Requests ::
A: Answer these about the map-door tutorial:
(i) What shape were the doors in the original TSR maps?
(ii) What are the pixel dimensions of the example door image?
(iii) What name should be given to the new layer for placing doors?
B: Reproduce the passage of the map-door tutorial starting at "Now when we" and ending at "changed it anyway.".

Excerpt to read ::
= = = = =
Right, I promised doors, and doors you shall have. In the original TSR maps the doors were squares. Here's an example door that I have knocked up for you:


Note that this is a 50px by 50px image so it fits the grid size I am using. You can get this for yourself by right-clicking the image->Save Image As... Place it somewhere you can find it easily.

Now when we start placing doors we'd best create a new layer. So go back to the new layer button again. Name the layer Doors and make sure it is selected.

Now go to File->Open... and find where you saved that door image that I posted above. Open this. Select all using Select->All or ctrl-A and copy using Edit->Copy or ctrl-C. Close the door image and click Don't Save when prompted - you haven't changed it anyway.
= = = = =
Data records:
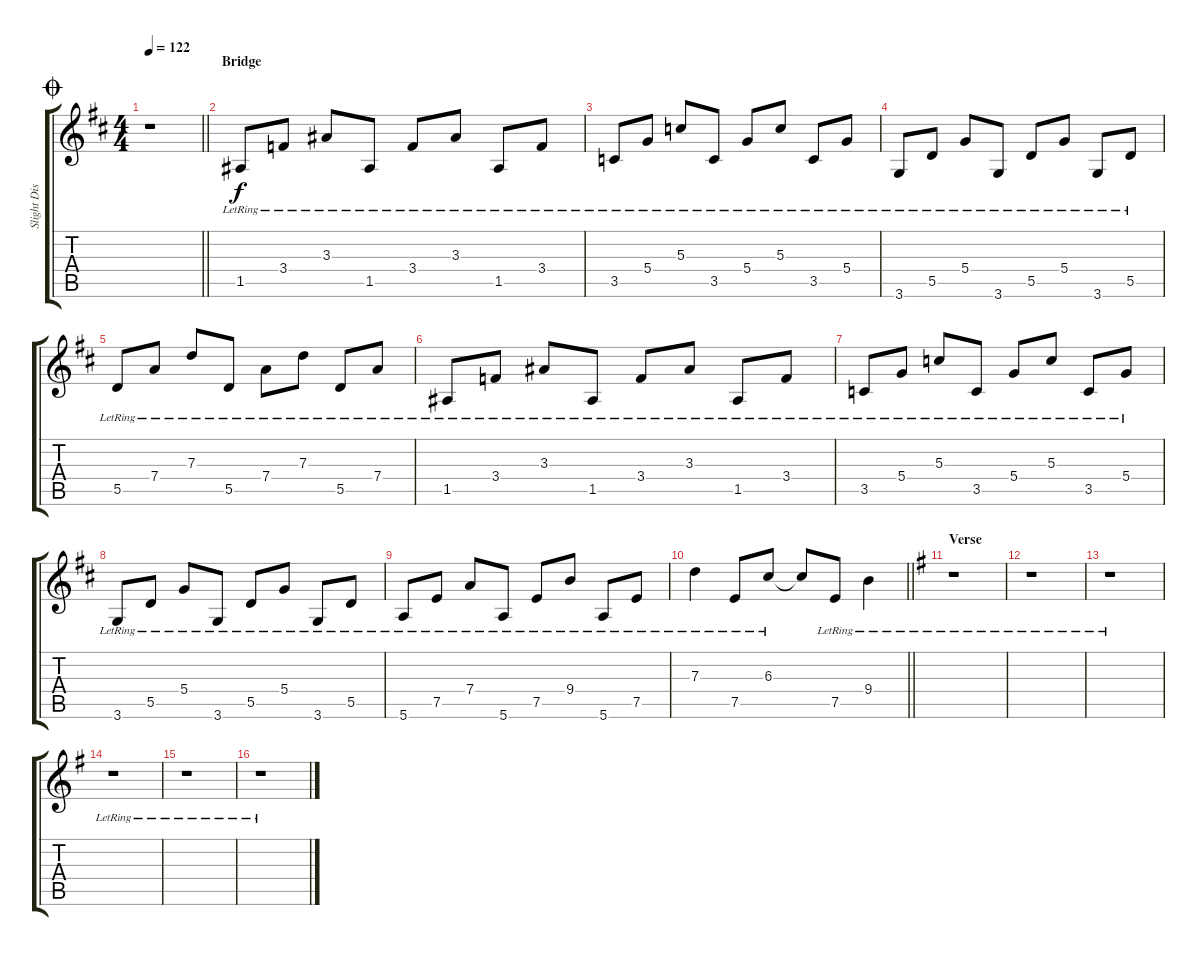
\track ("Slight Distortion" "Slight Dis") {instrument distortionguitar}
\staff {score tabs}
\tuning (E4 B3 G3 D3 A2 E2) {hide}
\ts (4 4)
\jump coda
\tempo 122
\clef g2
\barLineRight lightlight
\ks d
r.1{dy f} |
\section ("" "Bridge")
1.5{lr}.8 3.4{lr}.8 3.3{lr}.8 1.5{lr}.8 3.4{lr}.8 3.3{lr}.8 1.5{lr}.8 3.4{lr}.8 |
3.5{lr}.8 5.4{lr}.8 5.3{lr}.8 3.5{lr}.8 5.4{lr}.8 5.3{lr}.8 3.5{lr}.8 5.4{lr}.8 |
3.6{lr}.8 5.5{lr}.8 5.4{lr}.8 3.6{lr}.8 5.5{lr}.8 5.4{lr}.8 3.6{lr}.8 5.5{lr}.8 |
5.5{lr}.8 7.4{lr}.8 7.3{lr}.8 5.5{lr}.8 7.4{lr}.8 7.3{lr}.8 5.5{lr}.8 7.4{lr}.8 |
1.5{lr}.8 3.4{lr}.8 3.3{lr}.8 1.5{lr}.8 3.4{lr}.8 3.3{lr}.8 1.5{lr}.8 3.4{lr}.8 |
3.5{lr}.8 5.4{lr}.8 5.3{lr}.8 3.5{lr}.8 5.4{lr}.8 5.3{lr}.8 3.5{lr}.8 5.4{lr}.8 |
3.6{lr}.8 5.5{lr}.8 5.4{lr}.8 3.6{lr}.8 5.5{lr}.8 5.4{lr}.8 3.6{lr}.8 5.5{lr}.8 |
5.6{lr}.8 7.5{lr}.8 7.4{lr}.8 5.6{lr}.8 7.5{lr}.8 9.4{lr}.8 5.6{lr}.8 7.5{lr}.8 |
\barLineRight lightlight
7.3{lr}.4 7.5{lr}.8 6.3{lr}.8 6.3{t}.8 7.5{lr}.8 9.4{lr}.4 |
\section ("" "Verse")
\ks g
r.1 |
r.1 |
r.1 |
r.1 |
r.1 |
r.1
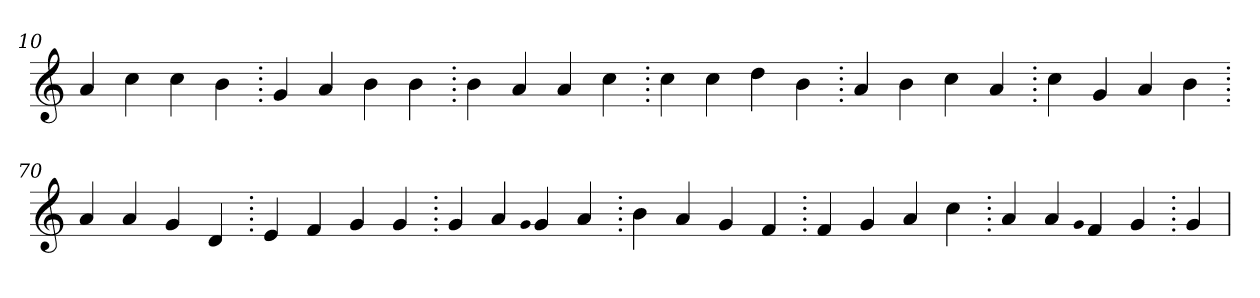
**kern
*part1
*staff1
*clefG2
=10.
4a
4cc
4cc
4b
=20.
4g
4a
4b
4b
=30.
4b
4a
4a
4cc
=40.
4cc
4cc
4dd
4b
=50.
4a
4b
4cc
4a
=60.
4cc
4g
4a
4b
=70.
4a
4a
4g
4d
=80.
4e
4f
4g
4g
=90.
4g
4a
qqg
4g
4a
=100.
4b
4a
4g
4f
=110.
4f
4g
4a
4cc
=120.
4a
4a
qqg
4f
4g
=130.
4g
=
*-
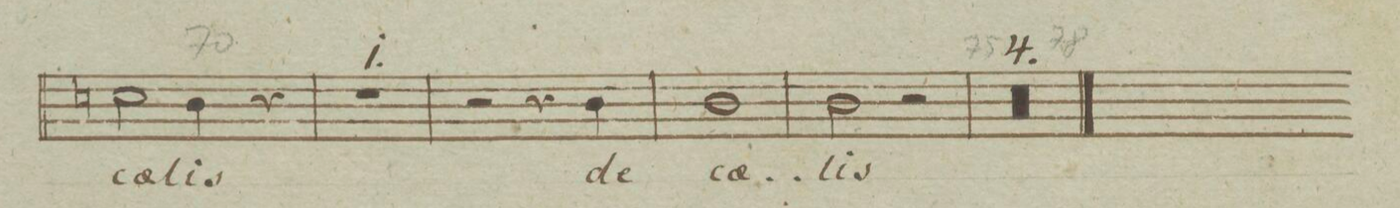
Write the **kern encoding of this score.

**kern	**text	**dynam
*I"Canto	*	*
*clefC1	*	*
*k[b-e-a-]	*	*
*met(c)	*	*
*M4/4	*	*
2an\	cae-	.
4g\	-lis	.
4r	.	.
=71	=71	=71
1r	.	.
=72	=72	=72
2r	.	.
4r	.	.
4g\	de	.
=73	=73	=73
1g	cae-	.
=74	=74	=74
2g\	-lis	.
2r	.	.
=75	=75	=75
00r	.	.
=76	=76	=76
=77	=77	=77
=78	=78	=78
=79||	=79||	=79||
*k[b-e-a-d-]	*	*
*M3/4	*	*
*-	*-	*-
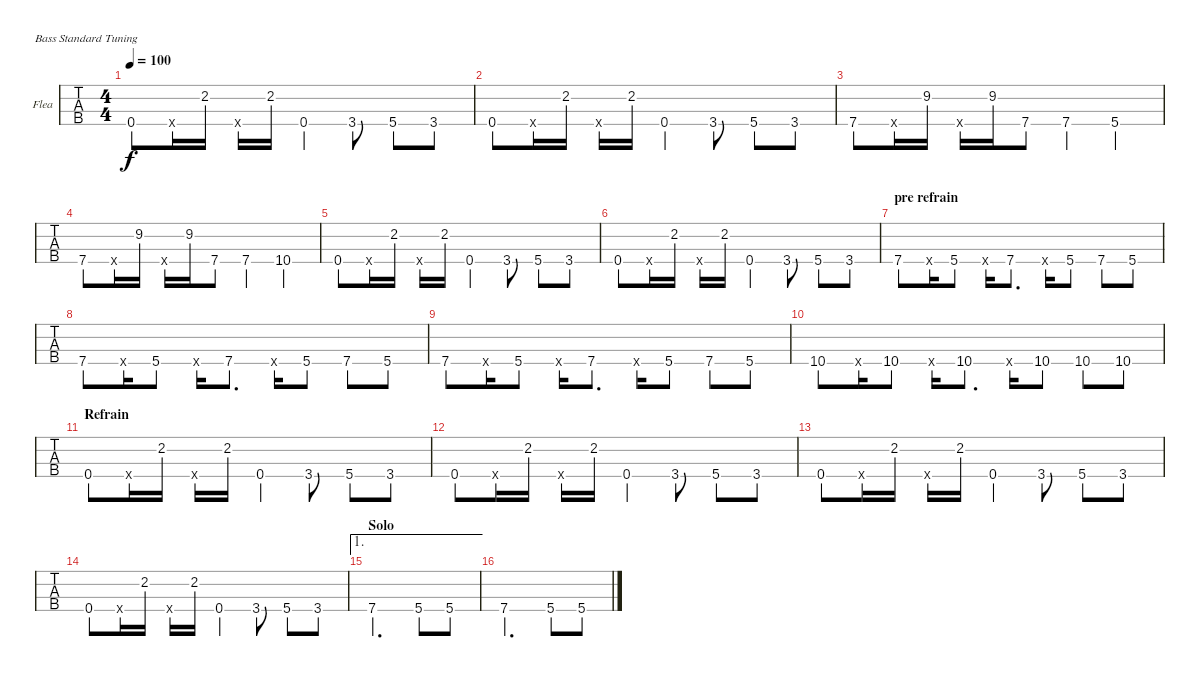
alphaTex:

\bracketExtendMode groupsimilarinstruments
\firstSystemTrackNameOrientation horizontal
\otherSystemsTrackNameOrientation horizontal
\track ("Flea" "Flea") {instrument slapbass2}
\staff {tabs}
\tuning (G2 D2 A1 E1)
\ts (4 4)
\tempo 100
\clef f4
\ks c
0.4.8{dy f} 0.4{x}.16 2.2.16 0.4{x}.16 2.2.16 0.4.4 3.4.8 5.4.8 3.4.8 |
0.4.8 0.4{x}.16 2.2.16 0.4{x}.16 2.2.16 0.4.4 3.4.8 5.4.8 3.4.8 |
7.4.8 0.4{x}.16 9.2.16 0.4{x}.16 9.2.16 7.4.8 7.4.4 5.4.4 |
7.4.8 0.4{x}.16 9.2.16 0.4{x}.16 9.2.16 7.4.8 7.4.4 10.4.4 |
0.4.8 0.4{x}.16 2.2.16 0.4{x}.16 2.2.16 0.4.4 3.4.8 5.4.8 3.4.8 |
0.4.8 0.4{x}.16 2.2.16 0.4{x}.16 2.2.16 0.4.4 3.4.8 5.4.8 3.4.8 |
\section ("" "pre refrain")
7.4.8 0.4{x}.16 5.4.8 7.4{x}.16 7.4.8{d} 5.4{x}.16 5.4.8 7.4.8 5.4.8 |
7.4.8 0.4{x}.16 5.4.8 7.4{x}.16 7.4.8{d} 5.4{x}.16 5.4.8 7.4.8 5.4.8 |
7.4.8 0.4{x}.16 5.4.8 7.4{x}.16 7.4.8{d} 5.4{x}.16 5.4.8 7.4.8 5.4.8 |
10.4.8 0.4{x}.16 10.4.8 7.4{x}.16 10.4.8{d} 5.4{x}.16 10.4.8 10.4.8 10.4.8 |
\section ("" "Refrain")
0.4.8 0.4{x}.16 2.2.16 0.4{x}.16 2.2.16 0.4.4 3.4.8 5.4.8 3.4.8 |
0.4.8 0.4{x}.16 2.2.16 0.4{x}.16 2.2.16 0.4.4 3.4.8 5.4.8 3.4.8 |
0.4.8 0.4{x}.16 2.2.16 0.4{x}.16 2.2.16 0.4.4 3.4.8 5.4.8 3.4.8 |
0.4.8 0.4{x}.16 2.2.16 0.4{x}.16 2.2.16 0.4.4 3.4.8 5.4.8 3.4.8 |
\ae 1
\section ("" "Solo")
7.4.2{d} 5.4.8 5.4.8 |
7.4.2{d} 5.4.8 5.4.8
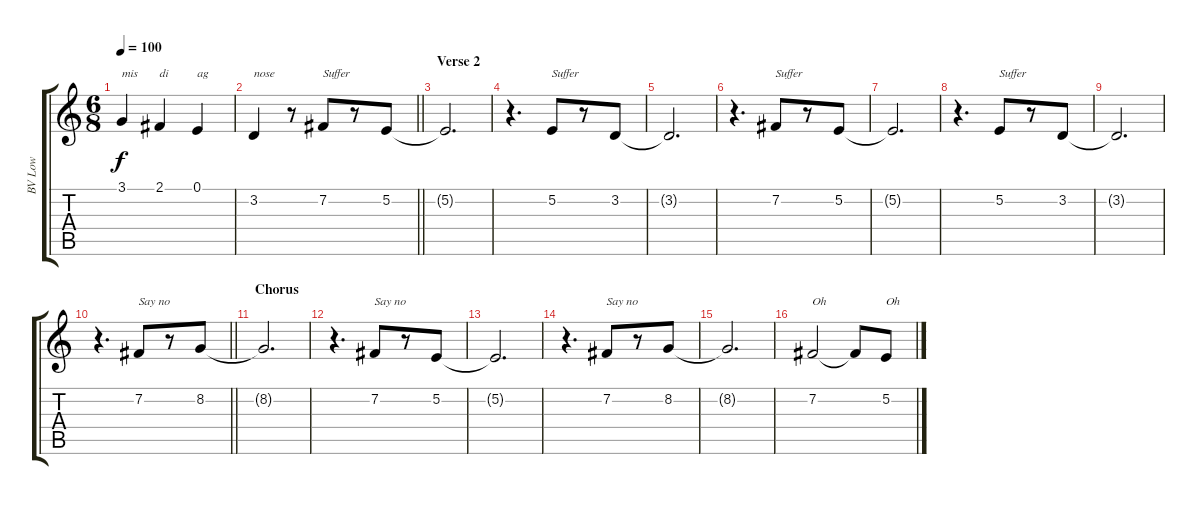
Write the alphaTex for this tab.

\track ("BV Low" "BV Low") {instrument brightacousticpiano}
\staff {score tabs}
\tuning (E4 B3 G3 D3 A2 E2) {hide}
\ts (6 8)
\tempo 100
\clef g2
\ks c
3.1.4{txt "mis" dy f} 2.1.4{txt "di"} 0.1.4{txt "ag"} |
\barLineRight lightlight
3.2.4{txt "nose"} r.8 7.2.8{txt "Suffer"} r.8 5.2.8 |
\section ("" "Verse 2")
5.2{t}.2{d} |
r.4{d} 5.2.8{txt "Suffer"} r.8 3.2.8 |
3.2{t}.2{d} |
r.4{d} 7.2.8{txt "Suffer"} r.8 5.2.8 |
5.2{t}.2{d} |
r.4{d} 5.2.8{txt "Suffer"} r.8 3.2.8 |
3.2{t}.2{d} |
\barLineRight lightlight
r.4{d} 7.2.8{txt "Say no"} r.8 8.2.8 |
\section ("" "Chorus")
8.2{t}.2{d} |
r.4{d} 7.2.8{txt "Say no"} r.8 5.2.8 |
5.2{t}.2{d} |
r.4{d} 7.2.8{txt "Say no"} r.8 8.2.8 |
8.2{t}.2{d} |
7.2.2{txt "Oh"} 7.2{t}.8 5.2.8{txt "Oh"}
= = = = =
Answer list ::
A:
(i) Squares.
(ii) 50px by 50px.
(iii) Doors.

B:
Now when we start placing doors we'd best create a new layer. So go back to the new layer button again. Name the layer Doors and make sure it is selected.

Now go to File->Open... and find where you saved that door image that I posted above. Open this. Select all using Select->All or ctrl-A and copy using Edit->Copy or ctrl-C. Close the door image and click Don't Save when prompted - you haven't changed it anyway.